If these walls could talk! Everybody has a story from Hoi Polloi at the Ace Hotel, so they say. Hoi Polloi may no longer be with us, but in its place is Goddard & Gibbs, one of six new restaurants and bars within the Lore Group’s One Hundred Shoreditch. Sneaking in for an early preview, we see the clear connection with what came before (the designers have taken the correct, green decision to keep what they could) while enjoying new additions like the terrazzo-clad wine bar, seafood hatch, full height windows, and barking mad abstract sculpture in colour-popping ‘Mr Happy’ yellow.
It’s a fun place ‘inspired by English fishing villages and seaside towns’. This USP has deep potential, particularly in the East End with its proud history of shellfish stalls and oyster-houses. Not that east London eaters such as me need the narrative hook; it’s long been a source of anguish that, this close to Billingsgate Market, we still have to schlep west for fruits de mer. Now we have Goddard & Gibbs.
The chef Tom Moore, new to me, comes not from some hip east London joint but from Mayfair’s Lansdowne Club. I take that as a good sign because it’s in private club kitchens that our island’s comfort food traditions are upheld. I note a fish pie, prawn cocktail, and treacle sponge on the menu, alongside exotic mussels with coconut, sea bream ceviche, and a fillet of fish burger with kimchi. For obvious reasons, the crispy, garlicky hake Kyiv with brown shrimp butter, is proving a hit.

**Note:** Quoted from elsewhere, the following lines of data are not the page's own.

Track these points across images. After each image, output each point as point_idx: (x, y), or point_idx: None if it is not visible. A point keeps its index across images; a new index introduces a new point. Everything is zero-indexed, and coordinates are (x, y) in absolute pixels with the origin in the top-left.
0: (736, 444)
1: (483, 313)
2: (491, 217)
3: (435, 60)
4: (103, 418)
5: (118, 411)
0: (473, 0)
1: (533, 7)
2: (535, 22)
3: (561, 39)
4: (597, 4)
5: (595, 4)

Other dishes that impress us mightily are oysters with Vietnamese dressing (soy, ginger, chilli), New England-style clam pizza pie, and skate wing lavished with XO butter. But, between you and me, the thing my friend and I have been messaging each other about ever since, is the wickedly good fried doughnut with peanut, malt ice cream and miso caramel.
Wine-wise, there’s plenty by the glass and en carafe, with range and depth sub-£50. Don’t forget to come early (or leave late) in order to make time for a drink at the Seed Library, the groovy 1970s basement bar from Ryan ‘Mr Lyan’ Chetiyawardana.